Many in the media have been asking two questions about Nissan. As its aging Leaf becomes a byword for EV obsolescence, will the company rejuvenate its once cutting-edge electrical efforts? And, amid the uncertainty following Brexit, will the automaker remain committed to its Nissan Motor Manufacturing plant in Sunderland, England, which employs some 7,500 workers?
A recent announcement appears to deliver a resounding Yes to both of these existential questions.
Nissan, together with battery supplier Envision AESC and Sunderland City Council, will invest a cool billion euros in Nissan EV36Zero, an “EV manufacturing ecosystem” centered around the Sunderland plant. The automaker also announced plans to produce a next-generation electric crossover at the site.
Nissan will invest up to £423 million in its UK operations, and expects to install production capacity of up to 100,000 units of the new crossover, which will be built on the Alliance CMF-EV platform. UK production will be exported to the European markets traditionally served by the Sunderland plant. “Other production locations have not yet been confirmed,” says Nissan, adding that more details about the new vehicle will be released closer to the sales launch.
Envision AESC, which is already producing batteries for Nissan’s LEAF and eNV200 in Sunderland, will invest £450 million to build a battery gigafactory adjacent to the Nissan plant. Initial annual capacity will be 9 GWh, and future phases of investment could bring capacity up to 25 GWh by 2030. Nissan says a new Gen5 battery cell will offer an increase of 30% in energy density.
Sunderland City Council is leading a project that aims to build a 100% renewable electricity microgrid, incorporating Nissan’s existing wind and solar farms. Initial plans suggest the creation of as many as ten solar farms, with 132 MW of generation capacity, as well as a 1 MW stationary storage system using second-life Nissan/Envision batteries.
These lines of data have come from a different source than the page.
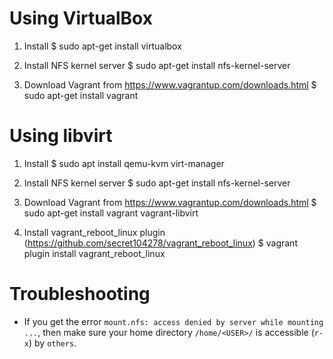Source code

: # Using VirtualBox

1. Install
$ sudo apt-get install virtualbox

2. Install NFS kernel server
$ sudo apt-get install nfs-kernel-server

3. Download Vagrant from https://www.vagrantup.com/downloads.html
$ sudo apt-get install vagrant

# Using libvirt

1. Install
$ sudo apt install qemu-kvm virt-manager

2. Install NFS kernel server
$ sudo apt-get install nfs-kernel-server

3. Download Vagrant from https://www.vagrantup.com/downloads.html
$ sudo apt-get install vagrant vagrant-libvirt

4. Install vagrant_reboot_linux plugin (https://github.com/secret104278/vagrant_reboot_linux)
$ vagrant plugin install vagrant_reboot_linux

# Troubleshooting

- If you get the error `mount.nfs: access denied by server while mounting ...`,
  then make sure your home directory `/home/<USER>/` is accessible (`r-x`)
  by `others`.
“This project comes as part of Nissan’s pioneering efforts to achieve carbon neutrality throughout the entire lifecycle of our products,” said Nissan CEO Makoto Uchida. “Our comprehensive approach includes not only the development and production of EVs, but also the use of on-board batteries as energy storage and their reuse for secondary purposes. The experience and know-how gained through the project announced today will be shared globally, enhancing Nissan’s global competitiveness.”